Getting off the Frankfurt-to-Essen plane at the Essen-Mülheim Airport, Liebermann was surprised to find that he felt pretty good. Not great, no, but not rotten either, and rotten was the way he had felt the other two times he had set foot in the Ruhr. This was where everything had come from: the guns, the tanks, the planes, the submarines. Hitler's armory this place had been, and its pall of smog had seemed to Liebermann (in '59 and again in '66) like a mark, not of peacetime industry but of wartime guilt; a sun-blocking shroud laid down from above rather than raised up from below. Going into it he had felt depressed and disheartened, reached for by the past. Rotten.

He had braced himself for the same reaction this time, but no, he felt pretty good; the smog was only smog, no different from Manchester's or Pittsburgh's, and nothing was reaching for him. On the contrary, it was he—in a smooth-speeding new Mercedes taxi—who was doing the reaching. And about time. Almost two months ago he had listened to Barry Koehler's wild story from São Paulo and felt Mengele's hatred assailing him; and now, finally, he was taking action, was going into Gladbeck to ask questions about Emil Döring, sixty-five, “until recently on the staff of the Essen Public Transport Commission.” Had he been murdered? Was he linked in any way to men in other countries? Was there a reason why Mengele and the Comrades Organization should have wanted him dead? If ninety-four men really were to die, there was a one-in-three chance that Döring had been the first of them. By tonight he might
know
.

But ei…what if Reuters had missed some of the October 16th possibles? The chance might really be one in four or five. Or six. Or ten. Don't think about it; stay feeling good.

“He went into the passageway to relieve himself,” Chief Inspector Haas said in his guttural North German accent. “Bad luck; the wrong place at the wrong time.” He was a hard-looking man in his late forties, his face ruddy and pitted with pockmarks, his blue eyes close-set, his fair hair almost gone. His clothes were neat, his desk was neat, his office was neat. His manner to Liebermann was courteous. “It was a whole section of third-floor wall that came down on him. The foreman of the job said later that someone must have worked at it with a crowbar, but of course he
would
say that, wouldn't he? It couldn't be proved, because the first thing we did, naturally, after getting Döring out from under the rubble, was to use crowbars ourselves, to knock down everything that still threatened to fall. We felt we were dealing with a straightforward accident. Which we were; that's what it's been declared. The wrecker's insurers have already reached an agreement with the widow; if there were any suspicion of murder, you can be sure they wouldn't have been in such a hurry.”

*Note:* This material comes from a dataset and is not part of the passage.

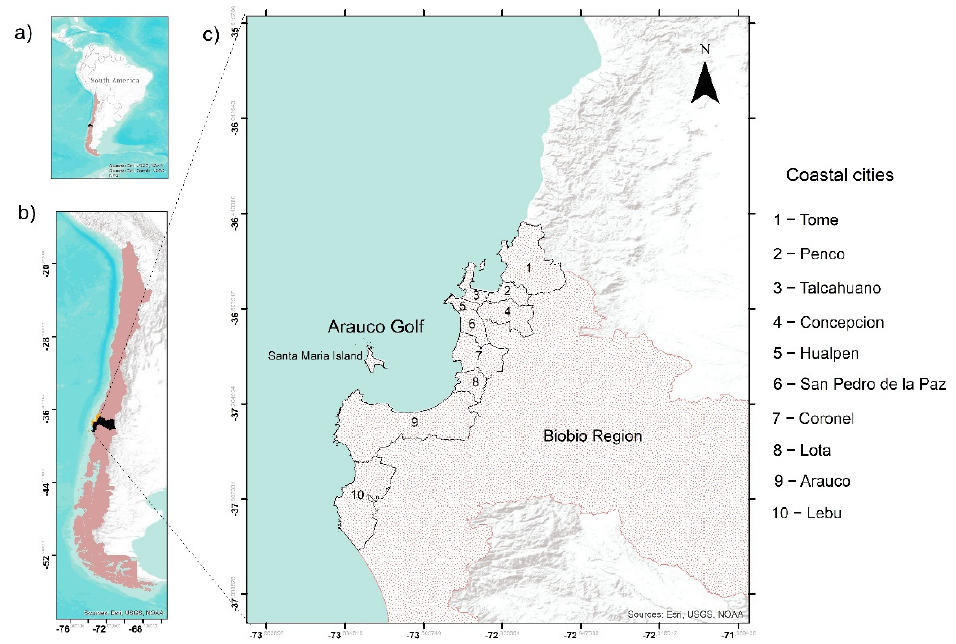
Figure 1. ( a ) Chile located in South America, ( b ) Biobio region, and ( c ) zoom of the study area and their municipalities. Source: Adapted from Spatial Data Infrastructure Chile (https://www.ide.cl/, accessed on 26 December 2021).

“But still,” Liebermann said, “it
could
have been murder, conceivably.”

“It depends what kind you mean,” Haas said. “Some tramps or hoodlums might have been scavenging around in the building, yes. They see a man go into the passageway and decide to have themselves some sick excitement. Yes, that's conceivable. Slightly. But murder with a more normal motive, aimed specifically at Herr Döring? No, that's
not
conceivable. How could anyone who was following him have got up to the third floor and pried loose a whole section of wall in the short time he was in the passageway? He was in the act of urinating when he died, and he'd had
two
beers, not two hundred.” Haas smiled.

Liebermann said, “The prying could have been done in advance. One man is waiting, ready to give the final shove, and another,
with
Döring, induces him somehow to…go to the right place.”

“How? ‘Why don't you stop and piss, my friend? Right over there on that X someone's painted'? And he left the bar alone. No, Herr Liebermann”—Haas spoke with finality—“I've been through this before; you can be sure it was an accident. Murderers don't go to such lengths. They choose the simple ways: shoot, stab, strike. You know that.”